Saved data entries:

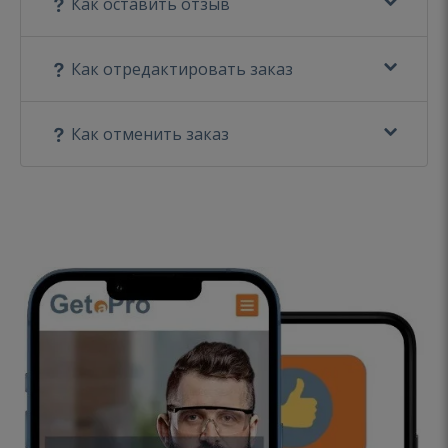
Как оставить отзыв
Как отредактировать заказ
Как отменить заказ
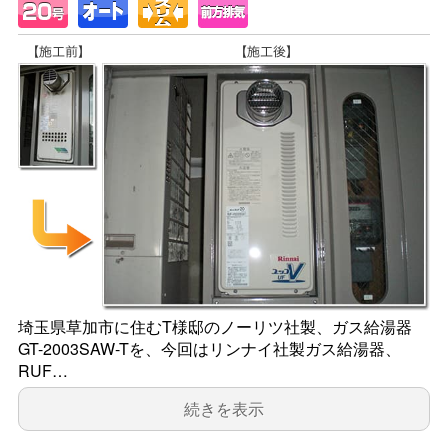
埼玉県草加市に住むT様邸のノーリツ社製、ガス給湯器
GT-2003SAW-Tを、今回はリンナイ社製ガス給湯器、
RUF…
続きを表示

Task details: Could the data above be reproduced exactly, with the pictures left out?

Task result:
Как оставить отзыв
Как отредактировать заказ
Как отменить заказ
埼玉県草加市に住むT様邸のノーリツ社製、ガス給湯器
GT-2003SAW-Tを、今回はリンナイ社製ガス給湯器、
RUF…
続きを表示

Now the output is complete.